### Prompt
Every record below, from the first line to the last, is to be set down again exactly.
─── Available data
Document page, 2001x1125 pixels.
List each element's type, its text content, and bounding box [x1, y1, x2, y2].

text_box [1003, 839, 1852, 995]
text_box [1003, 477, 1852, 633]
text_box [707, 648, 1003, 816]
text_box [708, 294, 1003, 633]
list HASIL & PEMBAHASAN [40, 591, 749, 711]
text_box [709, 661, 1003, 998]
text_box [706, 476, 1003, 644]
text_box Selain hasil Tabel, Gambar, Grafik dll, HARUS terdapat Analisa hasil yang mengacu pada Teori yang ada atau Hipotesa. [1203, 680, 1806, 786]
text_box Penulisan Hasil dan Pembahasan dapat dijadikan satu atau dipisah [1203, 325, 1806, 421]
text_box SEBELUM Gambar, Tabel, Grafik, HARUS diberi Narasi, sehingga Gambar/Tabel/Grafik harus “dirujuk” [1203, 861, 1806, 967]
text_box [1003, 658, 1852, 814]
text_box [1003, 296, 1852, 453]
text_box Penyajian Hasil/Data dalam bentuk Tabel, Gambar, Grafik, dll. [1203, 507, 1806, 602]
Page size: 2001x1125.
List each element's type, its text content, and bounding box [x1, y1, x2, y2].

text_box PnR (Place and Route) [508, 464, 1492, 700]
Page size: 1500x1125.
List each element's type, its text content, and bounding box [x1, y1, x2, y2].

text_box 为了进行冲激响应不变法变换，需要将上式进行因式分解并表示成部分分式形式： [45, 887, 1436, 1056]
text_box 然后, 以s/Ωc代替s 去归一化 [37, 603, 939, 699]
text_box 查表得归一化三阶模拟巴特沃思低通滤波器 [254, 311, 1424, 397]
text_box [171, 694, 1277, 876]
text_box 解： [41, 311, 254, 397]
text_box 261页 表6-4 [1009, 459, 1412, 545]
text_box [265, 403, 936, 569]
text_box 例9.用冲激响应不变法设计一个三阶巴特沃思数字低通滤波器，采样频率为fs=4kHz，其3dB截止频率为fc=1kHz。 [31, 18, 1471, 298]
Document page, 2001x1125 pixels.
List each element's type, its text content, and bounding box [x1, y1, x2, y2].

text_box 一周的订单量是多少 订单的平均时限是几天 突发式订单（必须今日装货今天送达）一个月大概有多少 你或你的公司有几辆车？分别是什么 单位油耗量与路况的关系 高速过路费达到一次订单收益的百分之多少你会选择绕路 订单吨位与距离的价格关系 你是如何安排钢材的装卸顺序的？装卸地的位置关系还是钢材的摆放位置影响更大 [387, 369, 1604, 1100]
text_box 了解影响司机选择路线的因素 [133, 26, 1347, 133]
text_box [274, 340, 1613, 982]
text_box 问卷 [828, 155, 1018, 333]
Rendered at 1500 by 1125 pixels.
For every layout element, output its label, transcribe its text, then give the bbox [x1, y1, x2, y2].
──────
### Problem solution
Document page, 2001x1125 pixels.
List each element's type, its text content, and bounding box [x1, y1, x2, y2].

text_box [1003, 839, 1852, 995]
text_box [1003, 477, 1852, 633]
text_box [707, 648, 1003, 816]
text_box [708, 294, 1003, 633]
list HASIL & PEMBAHASAN [40, 591, 749, 711]
text_box [709, 661, 1003, 998]
text_box [706, 476, 1003, 644]
text_box Selain hasil Tabel, Gambar, Grafik dll, HARUS terdapat Analisa hasil yang mengacu pada Teori yang ada atau Hipotesa. [1203, 680, 1806, 786]
text_box Penulisan Hasil dan Pembahasan dapat dijadikan satu atau dipisah [1203, 325, 1806, 421]
text_box SEBELUM Gambar, Tabel, Grafik, HARUS diberi Narasi, sehingga Gambar/Tabel/Grafik harus “dirujuk” [1203, 861, 1806, 967]
text_box [1003, 658, 1852, 814]
text_box [1003, 296, 1852, 453]
text_box Penyajian Hasil/Data dalam bentuk Tabel, Gambar, Grafik, dll. [1203, 507, 1806, 602]
Page size: 2001x1125.
List each element's type, its text content, and bounding box [x1, y1, x2, y2].

text_box PnR (Place and Route) [508, 464, 1492, 700]
Page size: 1500x1125.
List each element's type, its text content, and bounding box [x1, y1, x2, y2].

text_box 为了进行冲激响应不变法变换，需要将上式进行因式分解并表示成部分分式形式： [45, 887, 1436, 1056]
text_box 然后, 以s/Ωc代替s 去归一化 [37, 603, 939, 699]
text_box 查表得归一化三阶模拟巴特沃思低通滤波器 [254, 311, 1424, 397]
text_box [171, 694, 1277, 876]
text_box 解： [41, 311, 254, 397]
text_box 261页 表6-4 [1009, 459, 1412, 545]
text_box [265, 403, 936, 569]
text_box 例9.用冲激响应不变法设计一个三阶巴特沃思数字低通滤波器，采样频率为fs=4kHz，其3dB截止频率为fc=1kHz。 [31, 18, 1471, 298]
Document page, 2001x1125 pixels.
List each element's type, its text content, and bounding box [x1, y1, x2, y2].

text_box 一周的订单量是多少 订单的平均时限是几天 突发式订单（必须今日装货今天送达）一个月大概有多少 你或你的公司有几辆车？分别是什么 单位油耗量与路况的关系 高速过路费达到一次订单收益的百分之多少你会选择绕路 订单吨位与距离的价格关系 你是如何安排钢材的装卸顺序的？装卸地的位置关系还是钢材的摆放位置影响更大 [387, 369, 1604, 1100]
text_box 了解影响司机选择路线的因素 [133, 26, 1347, 133]
text_box [274, 340, 1613, 982]
text_box 问卷 [828, 155, 1018, 333]
Rendered at 1500 by 1125 pixels.
For every layout element, output its label, transcribe its text, then give the bbox [x1, y1, x2, y2].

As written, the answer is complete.